For starters, don’t Google it.

“Don’t focus on numbers,” Hodul said. “I always tell people your prognosis is dependent on the biology of the tumor. It’s an unpredictable factor.”

“I always tell people your prognosis is dependent on the biology of the tumor. It’s an unpredictable factor.”
Dr. Pamela Hodul, gastrointestinal surgeon

Positive, Pleasant and Perky

According to Hodul, every patient that is diagnosed with pancreatic cancer goes through the five stages of grief, and each goes through it at their own speed. She is the embodiment of her “three p’s” that she uses to help her patients get through the hard days: positive, pleasant and perky.

It was the positive nature of Hodul and her team that helped Wetcher get through the early stages of grief and move forward to acceptance.

“Thank God for them,” Wetcher said. “Every phone call I ever had to make, little pains here, what was going on there, they were always within arm’s reach. They helped me take it one day at a time. After I got through that angry stage, I decided I was going to do everything I could to fight this.”

Wetcher found herself in the 20% of patients that were eligible for surgery. It was no sure thing, but at that point in her treatment a Whipple procedure was the only option left.

What is a Whipple procedure?

A Whipple procedure is the removal of the head of the pancreas, segment of proximal small bowel, gallbladder, distal bile duct and sometimes the distal 1/3 of the stomach.

The stomach, remaining pancreas and proximal bile duct are then sewn to a new piece of intestine. The upper gastrointestinal tract gets re-routed. Sometimes after surgery this is difficult to adapt to for the first few weeks.

Whipple procedures can be performed robotically or open surgery depending on the involvement of vessels.

“There’s a lot leading up to the surgery. Testing, biopsy, chemo and radiation,” Hodul said. “Then after surgery many patients still need additional chemotherapy.”

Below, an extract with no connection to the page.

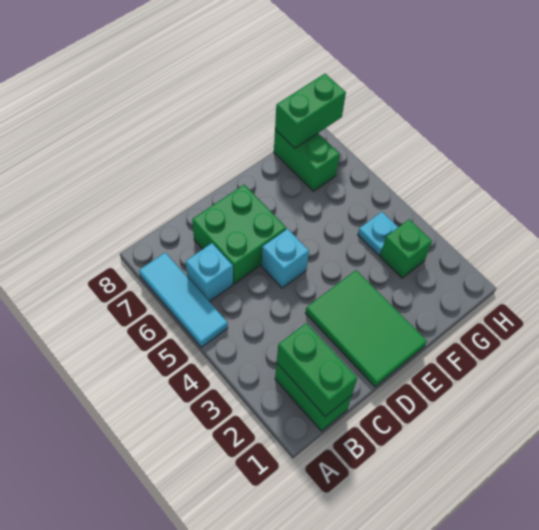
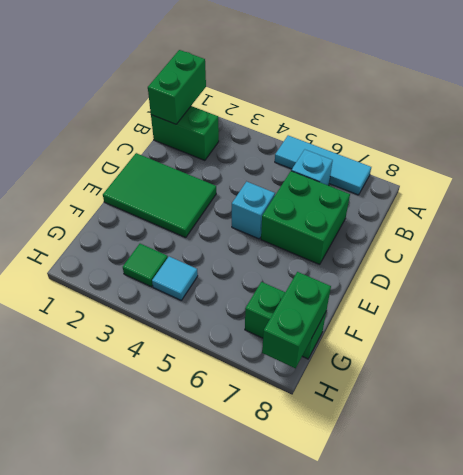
green 1x2 brick [277,323,357,416] -> green 1x2 brick turned to [148,50,206,124]
green 1x1 brick [380,219,432,278] -> green 1x1 tile [123,244,168,287]
cyan 1x1 plate [358,212,398,255] -> cyan 1x1 tile [152,257,198,300]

Typically patients spend about a week in the hospital recovering from a Whipple procedure. Wetcher’s recovery was slow. She ended up staying at Moffitt for nearly two weeks. It was Dec. 25, 2018, that Hodul told her the news.

“She came to me on Christmas morning and said, ‘We got it. We got the cancer,’ ” Wetcher said. “It was my Christmas present.”

Life after Pancreatic Cancer

“It can get low,” Hodul said. “But then there’s a high point when you find out you’re going to be OK, you’re going to be a survivor.”

After finishing another round of chemotherapy and rehabilitation, Wetcher has been cancer free for 18 months.

How did she celebrate? By getting married to husband Darryl at the age of 78.

“Keep the faith,” Wetcher said. “There is life after cancer. Be grateful for everything you have.”